When the string of revelations about Mr Burke’s travel expenses became a little too inconvenient this week, and the former Labor minister finally realised there was no point arguing they were “within entitlement”, Mr Burke reverted to the half-apology uttered by Mrs Bishop to concede his taxpayer-funded business-class family trip to Uluru was excessive.

“While I am completely confident that the questions … have been 100 per cent within the rules,” said Mr Burke, “they have also been completely beyond community expectations”.

Citizen activism

Labor’s campaign to oust Mrs Bishop has not only exponentially increased media scrutiny of MPs travel and other expenditure, but motivated a clutch of citizen activists to crunch the data or trawl social media to catch any MPs who might not be using their entitlements appropriately.

Online news sites have obliged with links to entitlements information, but the standout citizen activism tools are ExpenseAus and @DisclosureBot.

Now Labor has cranked up the outrage machine, and voters have ready access to information on MPs’ expenses, there’s no way to stop the revelations (even if MPs are trying to). Or to stop the heads from rolling, now that Mrs Bishop’s demise has set the precedent.

Check your calendars please

Tony-Abbott

Six months after Tony Abbott’s political near-death experience, there are leadership rumblings once more. Photo: AAP

This weekend marks half a year since Prime Minister Tony Abbott stared down his unhappy colleagues and asked for six months to turn the government’s fortunes around. Mr Abbott proceeded to toss unpopular policies overboard and convinced the Treasurer to bring down a magic pudding budget to placate the voters.

For a short while, it seemed the PM’s revival plan was working (with a little help from the royal commission into union corruption). The government closed in on Labor in the opinion polls and Mr Abbott regained the lead over Labor leader Bill Shorten as the voters’ preferred prime minister.

But thanks to three weeks of prevarication over “choppergate”, the government’s opinion poll resurgence seems to have evaporated. And according to at least one media outlet, leadership talk has recommenced.

Look at me!

At this point, it’s difficult to tell whether Liberal leadership wannabe Malcolm Turnbull’s public transport antics last week have helped or hindered his prospects.
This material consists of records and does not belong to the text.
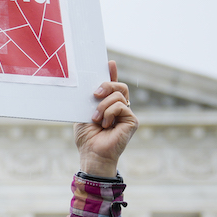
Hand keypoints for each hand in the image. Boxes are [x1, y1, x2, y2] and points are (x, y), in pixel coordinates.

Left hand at [73, 60, 136, 176]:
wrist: (92, 153)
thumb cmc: (87, 137)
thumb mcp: (84, 113)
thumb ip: (89, 100)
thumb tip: (91, 85)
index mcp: (108, 105)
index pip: (113, 86)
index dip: (112, 73)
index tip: (109, 63)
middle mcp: (120, 108)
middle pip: (119, 86)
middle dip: (107, 85)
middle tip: (95, 93)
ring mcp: (127, 114)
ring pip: (119, 95)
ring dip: (103, 105)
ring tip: (96, 119)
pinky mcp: (132, 121)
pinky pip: (122, 106)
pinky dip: (109, 113)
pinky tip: (105, 124)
In the meantime former border protection hard-man, Scott Morrison, put his softer side on show for a profile in the Australian Womens’ Weekly.

Not to be outdone in the “remember me” stakes, Kevin-from-Queensland, who as we all know is “here to help” popped up in Labor’s favourite newspaper to criticise the party’s “factional warlords and union ­bosses for refusing to cede power to rank-and-file members at last month’s national conference”.

Mr Rudd would have known that, without the help of those factional warlords and unions bosses, Bill Shorten faced being defeated on a number of key votes at the Labor conference. No doubt the Labor leader is grateful for Kevin’s “help”.